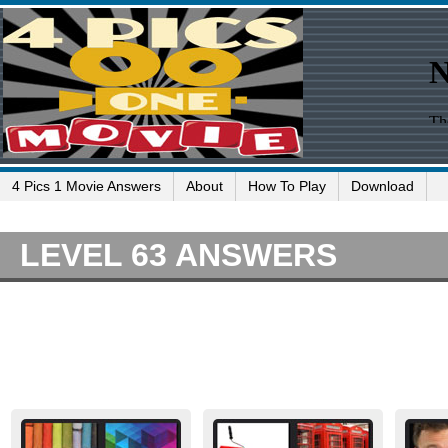
4 Pics 1 Movie Answers
About
How To Play
Download
LEVEL 63 ANSWERS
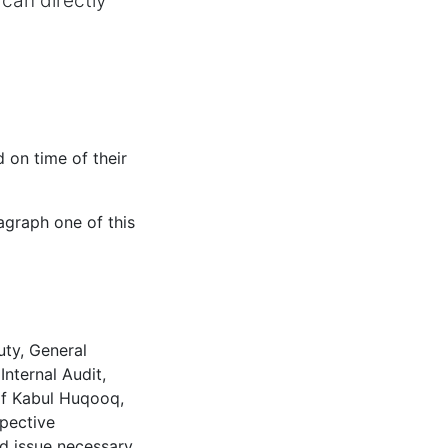
can directly
 on time of their
agraph one of this
uty, General
nternal Audit,
 of Kabul Huqooq,
spective
nd issue necessary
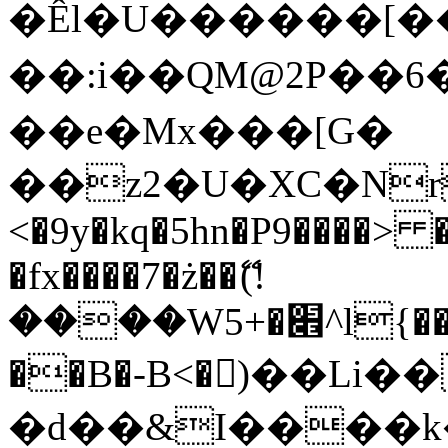
�Êl�U������[�
��:i��QM@2P��
��e�Mx���[G�
��z2�U�XC�Nr��
<�9y�kq�5hn�P9����> 
�fx����7�ż��ޭ(!
����W׎�+5^l{��5]V�%i�>�����1���
��B�-B<�)��Li
�d��&I����k�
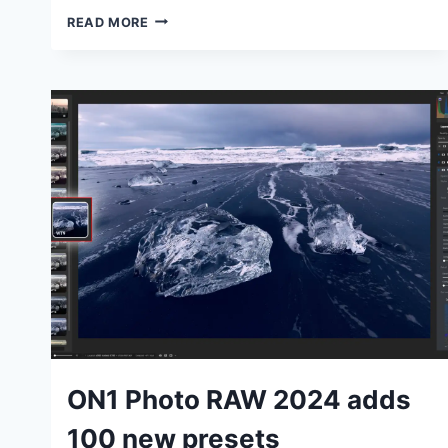
ON1
READ MORE
PHOTO
RAW
2024
REGULAR
AND
MAX
EDITIONS:
WHAT’S
THE
DIFFERENCE?
TUTORIALS
ON1 Photo RAW 2024 adds
100 new presets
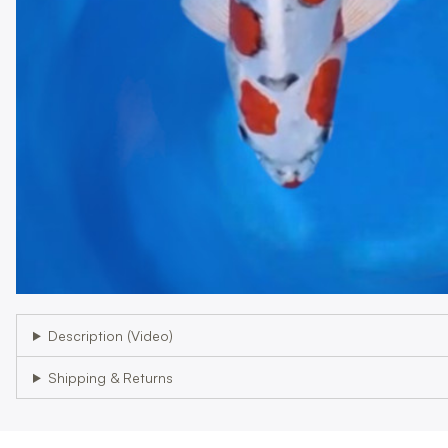
Description (Video)
Shipping & Returns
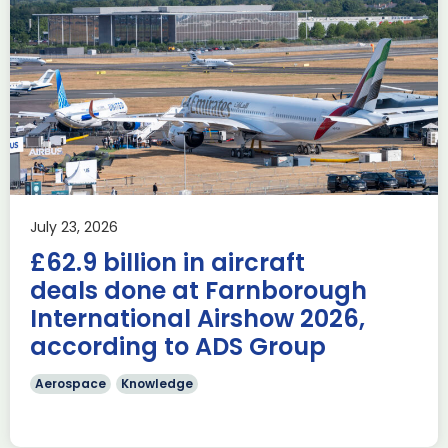
Delivering the AUKUS
Advanced Capabilities
Industry Forum (ACIF)
during Farnborough
Airshow
AUKUS
Knowledge
Last week, the UK was proud to host the first in-person
July 23, 2026
AUKUS Advanced Capabilities Industry Forum (ACIF) for
£62.9 billion in aircraft
2026 on the margins […]
deals done at Farnborough
Read more
International Airshow 2026,
according to ADS Group
Aerospace
Knowledge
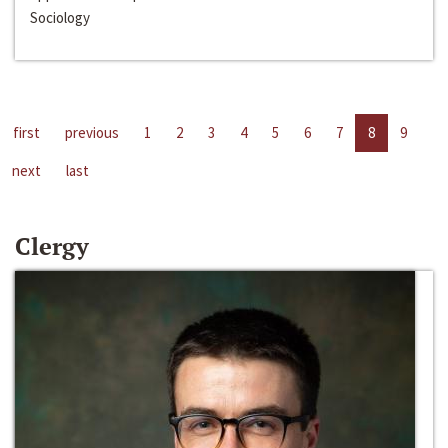
Sociology
first
previous
1
2
3
4
5
6
7
8
9
next
last
Clergy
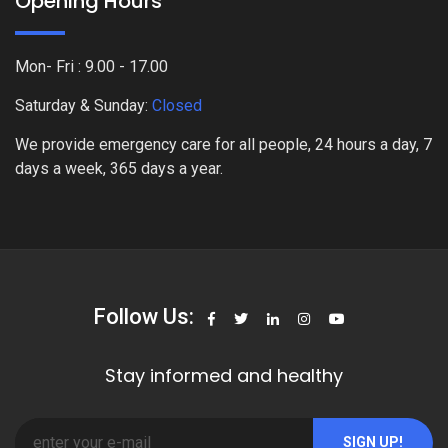
Opening Hours
Mon- Fri : 9.00 - 17.00
Saturday & Sunday:
Closed
We provide emergency care for all people, 24 hours a day, 7
days a week, 365 days a year.
Follow Us:
Stay informed and healthy
SIGN UP!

----------

Work out the number of lines above that include the string "Capabilities" and write only that number.

2